You Can’t Beet Nitrates

Nitrates are naturally occurring compounds found in vegetables, in particular green leafy vegetables and beetroot, as well as processed meats. Nitrates are considered biologically inactive. However, once ingested they undergo transformation in the body to become nitric oxide. Nitric oxide, which is active, acts as a messenger signal to expand the diameter of blood vessels thereby increasing blood flow to the muscles and the body’s organs. It also regulates muscle contraction and is involved in cellular activity. Plus, there is evidence to show that boosting your body’s supply of nitric oxide can enhance exercise performance. And, the best way to do this is with nitrates. 

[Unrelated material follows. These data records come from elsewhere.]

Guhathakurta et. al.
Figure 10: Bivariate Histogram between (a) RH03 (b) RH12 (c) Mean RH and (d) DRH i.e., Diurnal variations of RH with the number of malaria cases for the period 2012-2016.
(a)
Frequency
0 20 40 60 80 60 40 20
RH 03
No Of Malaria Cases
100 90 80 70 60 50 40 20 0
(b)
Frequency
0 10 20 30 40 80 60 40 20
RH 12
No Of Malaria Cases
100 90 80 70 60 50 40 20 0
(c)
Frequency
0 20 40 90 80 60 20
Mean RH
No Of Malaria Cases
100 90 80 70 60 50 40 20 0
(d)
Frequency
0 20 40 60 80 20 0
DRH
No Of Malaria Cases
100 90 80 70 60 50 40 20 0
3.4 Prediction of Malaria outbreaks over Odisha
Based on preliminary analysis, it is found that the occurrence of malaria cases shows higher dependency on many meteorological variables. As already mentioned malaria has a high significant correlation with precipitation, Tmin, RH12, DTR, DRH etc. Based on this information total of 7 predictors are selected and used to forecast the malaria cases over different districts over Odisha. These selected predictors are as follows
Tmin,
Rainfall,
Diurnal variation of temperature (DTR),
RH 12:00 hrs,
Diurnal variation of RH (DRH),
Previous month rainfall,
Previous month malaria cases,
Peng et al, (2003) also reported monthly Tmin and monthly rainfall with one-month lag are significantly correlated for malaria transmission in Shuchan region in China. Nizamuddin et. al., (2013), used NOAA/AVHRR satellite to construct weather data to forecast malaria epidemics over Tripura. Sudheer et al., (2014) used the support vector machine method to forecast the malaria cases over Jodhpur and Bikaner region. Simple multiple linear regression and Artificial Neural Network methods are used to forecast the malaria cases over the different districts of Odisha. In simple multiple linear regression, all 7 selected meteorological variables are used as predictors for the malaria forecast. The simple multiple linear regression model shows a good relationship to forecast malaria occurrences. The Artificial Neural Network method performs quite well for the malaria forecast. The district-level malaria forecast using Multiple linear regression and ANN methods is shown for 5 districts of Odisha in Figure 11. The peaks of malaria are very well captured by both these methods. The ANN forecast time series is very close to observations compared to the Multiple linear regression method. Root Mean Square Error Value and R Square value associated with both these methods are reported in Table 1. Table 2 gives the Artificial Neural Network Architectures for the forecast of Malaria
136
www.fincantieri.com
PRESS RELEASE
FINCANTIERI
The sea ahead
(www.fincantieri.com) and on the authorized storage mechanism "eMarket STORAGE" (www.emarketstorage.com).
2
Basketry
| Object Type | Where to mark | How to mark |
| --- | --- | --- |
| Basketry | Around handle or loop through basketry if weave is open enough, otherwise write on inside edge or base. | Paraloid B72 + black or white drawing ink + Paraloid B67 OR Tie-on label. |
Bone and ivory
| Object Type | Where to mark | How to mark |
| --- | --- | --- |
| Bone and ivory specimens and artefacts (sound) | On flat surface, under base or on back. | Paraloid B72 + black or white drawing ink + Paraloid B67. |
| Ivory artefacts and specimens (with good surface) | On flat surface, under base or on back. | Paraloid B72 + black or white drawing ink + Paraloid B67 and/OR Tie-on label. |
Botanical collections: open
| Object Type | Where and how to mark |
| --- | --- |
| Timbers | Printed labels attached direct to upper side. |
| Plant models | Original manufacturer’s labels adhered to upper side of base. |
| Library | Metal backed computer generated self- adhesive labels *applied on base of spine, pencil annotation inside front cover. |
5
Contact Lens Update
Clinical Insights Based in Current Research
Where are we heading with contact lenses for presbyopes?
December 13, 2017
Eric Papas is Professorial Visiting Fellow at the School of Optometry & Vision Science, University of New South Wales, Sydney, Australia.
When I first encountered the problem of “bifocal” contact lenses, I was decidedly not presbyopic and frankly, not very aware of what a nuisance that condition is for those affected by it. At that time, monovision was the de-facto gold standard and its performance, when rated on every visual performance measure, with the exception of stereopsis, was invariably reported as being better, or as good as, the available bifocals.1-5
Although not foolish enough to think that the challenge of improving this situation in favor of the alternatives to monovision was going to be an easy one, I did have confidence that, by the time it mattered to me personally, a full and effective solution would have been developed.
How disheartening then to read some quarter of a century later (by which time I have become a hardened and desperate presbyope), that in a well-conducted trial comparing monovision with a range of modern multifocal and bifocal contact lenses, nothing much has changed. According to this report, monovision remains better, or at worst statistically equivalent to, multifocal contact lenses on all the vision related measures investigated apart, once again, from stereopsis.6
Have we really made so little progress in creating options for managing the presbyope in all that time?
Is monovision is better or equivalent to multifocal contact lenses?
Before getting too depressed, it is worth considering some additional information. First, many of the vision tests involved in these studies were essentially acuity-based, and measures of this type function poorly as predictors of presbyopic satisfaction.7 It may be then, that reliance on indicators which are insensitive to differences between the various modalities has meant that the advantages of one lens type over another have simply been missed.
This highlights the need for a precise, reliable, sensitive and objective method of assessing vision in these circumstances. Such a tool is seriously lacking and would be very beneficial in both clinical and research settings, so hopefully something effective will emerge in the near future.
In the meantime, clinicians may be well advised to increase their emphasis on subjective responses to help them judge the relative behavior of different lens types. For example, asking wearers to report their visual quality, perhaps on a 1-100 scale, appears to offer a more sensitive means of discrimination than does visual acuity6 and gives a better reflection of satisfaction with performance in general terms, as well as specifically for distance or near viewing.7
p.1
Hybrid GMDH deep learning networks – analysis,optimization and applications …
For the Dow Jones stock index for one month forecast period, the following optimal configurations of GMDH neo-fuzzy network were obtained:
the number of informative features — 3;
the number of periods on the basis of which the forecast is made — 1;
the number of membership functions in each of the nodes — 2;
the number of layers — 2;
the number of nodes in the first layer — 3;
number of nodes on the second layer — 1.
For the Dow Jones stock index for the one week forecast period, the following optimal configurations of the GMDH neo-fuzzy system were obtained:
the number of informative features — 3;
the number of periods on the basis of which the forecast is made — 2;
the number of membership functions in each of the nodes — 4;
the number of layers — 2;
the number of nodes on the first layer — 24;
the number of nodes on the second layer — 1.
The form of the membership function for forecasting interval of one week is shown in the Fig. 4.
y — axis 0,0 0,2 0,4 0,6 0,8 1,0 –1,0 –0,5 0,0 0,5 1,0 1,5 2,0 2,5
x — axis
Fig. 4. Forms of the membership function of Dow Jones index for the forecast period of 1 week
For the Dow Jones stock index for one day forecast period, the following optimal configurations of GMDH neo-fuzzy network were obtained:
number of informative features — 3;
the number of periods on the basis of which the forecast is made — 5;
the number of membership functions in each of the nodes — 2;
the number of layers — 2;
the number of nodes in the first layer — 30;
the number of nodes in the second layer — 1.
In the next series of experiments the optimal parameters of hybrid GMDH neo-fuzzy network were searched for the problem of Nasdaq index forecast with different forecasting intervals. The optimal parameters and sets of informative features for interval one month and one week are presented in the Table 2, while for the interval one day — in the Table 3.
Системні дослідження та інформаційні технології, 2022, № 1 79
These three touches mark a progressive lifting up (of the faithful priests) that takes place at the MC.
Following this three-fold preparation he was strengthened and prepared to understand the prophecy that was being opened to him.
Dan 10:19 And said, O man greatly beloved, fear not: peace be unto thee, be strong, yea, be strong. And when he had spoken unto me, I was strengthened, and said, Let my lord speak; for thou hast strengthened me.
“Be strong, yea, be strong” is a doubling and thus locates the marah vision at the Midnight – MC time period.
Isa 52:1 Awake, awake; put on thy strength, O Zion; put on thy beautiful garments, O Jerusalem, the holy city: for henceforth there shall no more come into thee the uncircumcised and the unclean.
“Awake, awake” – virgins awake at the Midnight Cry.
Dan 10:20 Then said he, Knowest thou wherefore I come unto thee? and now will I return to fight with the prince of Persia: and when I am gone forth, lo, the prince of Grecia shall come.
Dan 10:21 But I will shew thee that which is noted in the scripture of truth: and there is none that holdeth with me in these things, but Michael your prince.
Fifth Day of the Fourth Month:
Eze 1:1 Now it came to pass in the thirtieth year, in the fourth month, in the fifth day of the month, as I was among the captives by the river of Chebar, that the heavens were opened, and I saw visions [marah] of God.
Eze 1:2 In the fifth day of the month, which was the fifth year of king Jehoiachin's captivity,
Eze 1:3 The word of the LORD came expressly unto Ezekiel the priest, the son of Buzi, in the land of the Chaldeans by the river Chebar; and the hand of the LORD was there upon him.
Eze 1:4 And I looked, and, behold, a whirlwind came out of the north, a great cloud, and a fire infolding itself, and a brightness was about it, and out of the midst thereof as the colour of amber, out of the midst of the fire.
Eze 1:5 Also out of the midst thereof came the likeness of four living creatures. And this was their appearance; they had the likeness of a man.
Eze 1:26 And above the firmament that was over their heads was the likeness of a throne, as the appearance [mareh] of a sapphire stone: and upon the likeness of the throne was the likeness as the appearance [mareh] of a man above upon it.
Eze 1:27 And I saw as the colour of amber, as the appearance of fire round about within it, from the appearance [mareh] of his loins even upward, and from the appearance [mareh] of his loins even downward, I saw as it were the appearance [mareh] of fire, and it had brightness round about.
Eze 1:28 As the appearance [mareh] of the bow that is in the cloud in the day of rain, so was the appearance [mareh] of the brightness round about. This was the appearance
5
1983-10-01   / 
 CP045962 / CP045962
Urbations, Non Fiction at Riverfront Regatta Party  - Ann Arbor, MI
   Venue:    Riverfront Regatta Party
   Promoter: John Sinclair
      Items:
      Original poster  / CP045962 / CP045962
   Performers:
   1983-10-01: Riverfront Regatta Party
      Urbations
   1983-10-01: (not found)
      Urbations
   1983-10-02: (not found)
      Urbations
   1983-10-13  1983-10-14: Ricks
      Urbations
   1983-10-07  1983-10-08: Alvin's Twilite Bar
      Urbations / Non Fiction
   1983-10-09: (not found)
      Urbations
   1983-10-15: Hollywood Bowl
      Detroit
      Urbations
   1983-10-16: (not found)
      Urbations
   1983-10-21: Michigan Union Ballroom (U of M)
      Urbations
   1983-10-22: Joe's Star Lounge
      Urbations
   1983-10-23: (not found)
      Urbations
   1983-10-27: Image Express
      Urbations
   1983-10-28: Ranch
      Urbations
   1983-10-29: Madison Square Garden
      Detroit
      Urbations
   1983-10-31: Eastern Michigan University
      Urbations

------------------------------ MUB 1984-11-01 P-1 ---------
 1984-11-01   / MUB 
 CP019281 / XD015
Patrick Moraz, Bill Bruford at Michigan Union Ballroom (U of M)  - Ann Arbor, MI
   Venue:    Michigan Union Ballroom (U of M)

The main advantage of supplementing with nitrates is to reduce the energy cost of exercise to improve the efficiency of your workloads. So, you can work out at a greater intensity for the same level of effort. Numerous studies have shown that supplementing with nitrates improves output and exercise efficiency and increases time to exhaustion. These results were typically observed in submaximal exercise like cycling and endurance activities. However, it is important to note that the use of nitrates in team sports or power sports like weightlifting has yet to be investigated.     

The question then beckons: how do you supplement with nitrates? The evidence shows that a therapeutic dose of nitrate is approximately 300mg, which is the equivalent to one cup of nitrate-rich vegetables (celery, spinach, rocket, cabbage, lettuce, turnip and celeriac). However, I doubt you’d want to eat 250g of veggies before you start a race. So don’t despair, there is an easier option. Believe it or not, beetroot juice is a much more concentrated of nitrates. And, better yet, there are some commercial options currently available – Go Beet and Beet It. It is best consumed about two hours before competition, however if you do want to trial beetroot juice it is best to give it a whirl under training circumstances.   

It may be an odd thing to supplement with, but beetroot juice may provide a competitive edge to help boost your performance. You never know, it might just give you that extra one per cent to beet your opponent.